Excerpt to read:
------------------------
Oh, I've just read “I've tried 3 different batteries” – this suggests your bass is active, so the following may not be relevant for you. I'll leave it anyway, just in case:

This is strange, but it almost certainly has something to do with impedance.

What I'd suspect is actually this: you bass is passive, but your friend's is active. If so, then the issue is probably that your 350W amp has, for some reason, a low impedance on both inputs. Normally the “passive” input should have high impedance (something between 100 kΩ and 2 MΩ), which is needed because passive guitar/bass pickups are pathetically unstable, electrically. The “active” input can have a much lower impedance (something between 5 kΩ and 50 kΩ, which is technically preferrable for a variety of reasons), because active basses give a properly stable signal.

There are two ways you can find out if that's really the case:

  • Plug your bass in via some effects pedal. This should stabilise the input, regardless of the amp's impedance.
  • Measure the amp's input impedance (i.e. resistivity) with a multimeter. As I said, an input labelled “passive” should have an impedance >100 kΩ (indeed for a good bass amp I'd expect >500 kΩ). If it less than that, something is wrong with the amp's input stage.

You could either have that repaired or make the bass signal stable, to circumvent the problem:

  • Passive electronics are bogus, especially for bass. Even a simple decoupling circuit in the bass eliminates such problems, makes cable noise much less of an issue, prevents cables from changing the sound, and likely will make the bass a lot crisper and brighter. (If you don't like the treble you can always kill it later, much easier than doing the opposite.)
  • Alternatively, especially for transistor amps, it can make sense to permanantly have a tube preamp before the amp's own preamp. E.g. the Presonus TubePre works great in this role. Of course there are also dedicated bass preamps, these are usually more aimed for really notable distortion.
------------------------
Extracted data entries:
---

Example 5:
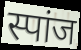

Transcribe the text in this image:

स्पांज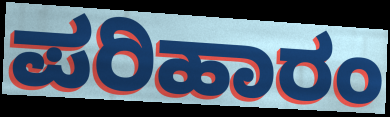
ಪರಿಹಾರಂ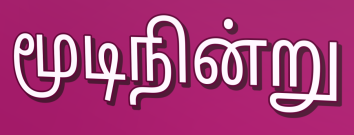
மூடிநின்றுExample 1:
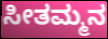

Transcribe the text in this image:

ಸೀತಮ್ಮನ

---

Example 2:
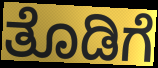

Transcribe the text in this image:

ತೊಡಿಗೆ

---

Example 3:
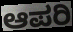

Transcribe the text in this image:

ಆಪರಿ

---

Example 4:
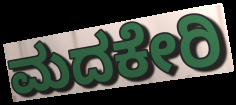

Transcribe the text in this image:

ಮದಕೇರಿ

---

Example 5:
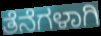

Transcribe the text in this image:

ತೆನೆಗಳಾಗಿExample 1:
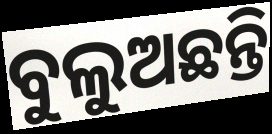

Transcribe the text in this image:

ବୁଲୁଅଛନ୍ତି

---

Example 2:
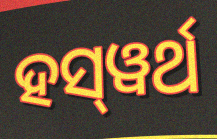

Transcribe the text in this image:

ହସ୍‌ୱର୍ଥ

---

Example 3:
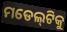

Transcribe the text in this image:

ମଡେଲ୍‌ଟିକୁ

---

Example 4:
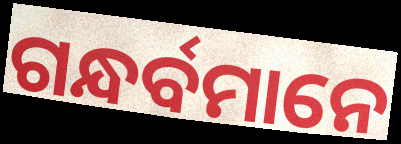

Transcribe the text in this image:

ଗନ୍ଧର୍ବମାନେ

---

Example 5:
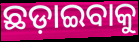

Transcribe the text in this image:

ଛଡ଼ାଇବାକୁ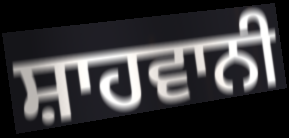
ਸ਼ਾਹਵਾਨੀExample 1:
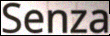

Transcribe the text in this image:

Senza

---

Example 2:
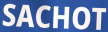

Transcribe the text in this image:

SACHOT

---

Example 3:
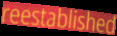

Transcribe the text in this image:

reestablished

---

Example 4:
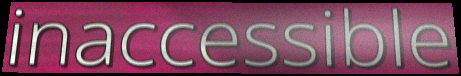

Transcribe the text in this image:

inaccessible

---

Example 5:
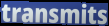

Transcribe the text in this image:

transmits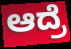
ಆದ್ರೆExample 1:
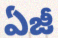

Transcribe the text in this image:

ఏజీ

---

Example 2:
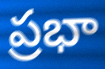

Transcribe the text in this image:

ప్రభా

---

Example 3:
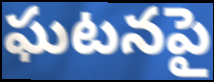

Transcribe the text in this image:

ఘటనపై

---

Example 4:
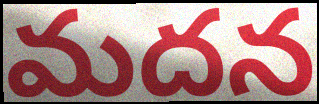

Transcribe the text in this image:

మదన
------------------------
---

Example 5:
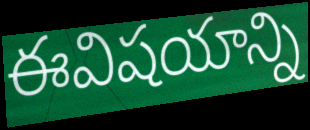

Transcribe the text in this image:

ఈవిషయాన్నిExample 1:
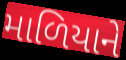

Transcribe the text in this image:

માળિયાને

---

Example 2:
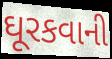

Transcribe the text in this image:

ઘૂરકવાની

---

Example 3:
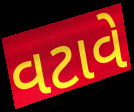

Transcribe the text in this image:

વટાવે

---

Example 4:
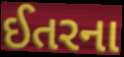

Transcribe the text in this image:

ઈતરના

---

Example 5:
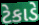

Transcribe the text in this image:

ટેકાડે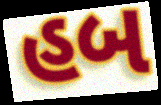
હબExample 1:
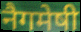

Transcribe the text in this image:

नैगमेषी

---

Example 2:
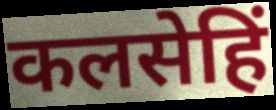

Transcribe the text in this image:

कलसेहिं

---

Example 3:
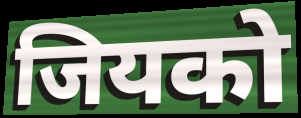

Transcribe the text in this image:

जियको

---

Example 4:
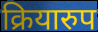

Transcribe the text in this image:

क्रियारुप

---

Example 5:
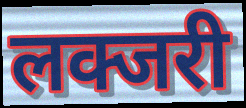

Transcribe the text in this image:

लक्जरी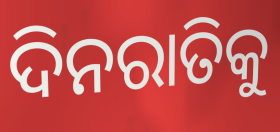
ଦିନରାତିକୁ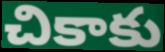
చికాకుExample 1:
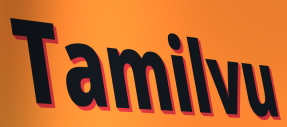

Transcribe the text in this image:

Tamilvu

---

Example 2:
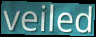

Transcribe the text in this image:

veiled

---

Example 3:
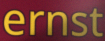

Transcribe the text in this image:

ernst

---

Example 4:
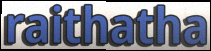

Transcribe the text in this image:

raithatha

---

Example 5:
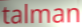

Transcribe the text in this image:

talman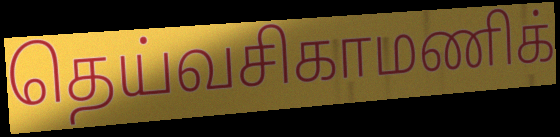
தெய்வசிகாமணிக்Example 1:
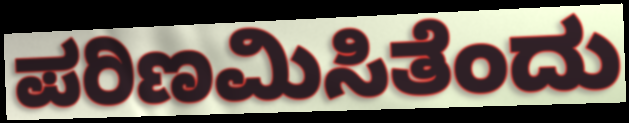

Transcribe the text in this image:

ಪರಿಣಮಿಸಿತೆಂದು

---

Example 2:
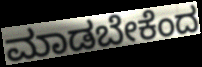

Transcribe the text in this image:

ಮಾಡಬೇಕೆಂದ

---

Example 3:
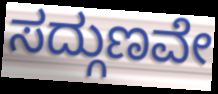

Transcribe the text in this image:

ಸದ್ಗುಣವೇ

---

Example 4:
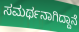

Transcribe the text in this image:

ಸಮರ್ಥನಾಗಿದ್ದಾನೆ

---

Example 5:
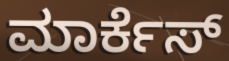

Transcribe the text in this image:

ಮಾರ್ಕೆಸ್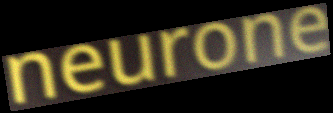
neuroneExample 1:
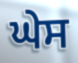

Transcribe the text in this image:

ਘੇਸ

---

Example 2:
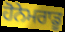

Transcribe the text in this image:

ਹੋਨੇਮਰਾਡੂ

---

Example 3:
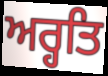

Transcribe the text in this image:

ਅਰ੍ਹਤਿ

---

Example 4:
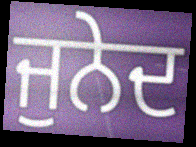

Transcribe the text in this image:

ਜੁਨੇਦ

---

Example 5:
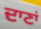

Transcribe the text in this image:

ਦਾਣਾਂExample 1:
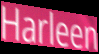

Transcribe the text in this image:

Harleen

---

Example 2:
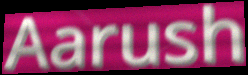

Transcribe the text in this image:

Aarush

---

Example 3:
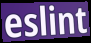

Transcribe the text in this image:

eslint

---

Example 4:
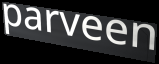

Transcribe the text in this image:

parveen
------------------------
Please continue the bass amp impedance answer, starting after its final sentence.

Now, going after that batteries comment, apparently your bass is active, so impedance shouldn't be an issue. ...Well, it shouldn't be, but unfortunately not all active circuitry is properly designed. Perhaps the circuitry has a too small capacitive output coupling; in this case it would be just as unstable as a passive bass, but sound much worse if the impedance is too low: a passive bass loses its treble if you operate it low-impedance, whereas a badly designed active one will lose it's bass, which is of course completely unacceptable for... well, bass. If some idiot used a 50 nF output capacitor then the bass will sound good with a 500 kΩ input, but horribly tinny even with a 100 kΩ input (which a passive bass could still cope with). If the 350 W amp has a 100 kΩ input, then this is perhaps it.

A completely different possible cause for the problem is if for some reason you're using a stereo (TRS) cable. Stereo cables are unsuitable for most active basses, because they use the ring as a “power switch”. If you use a TRS connector, the ring will just sit at -9 V and the active circuitry gets no power... unless the amp connects ring and shaft, which some input jacks do but others don't.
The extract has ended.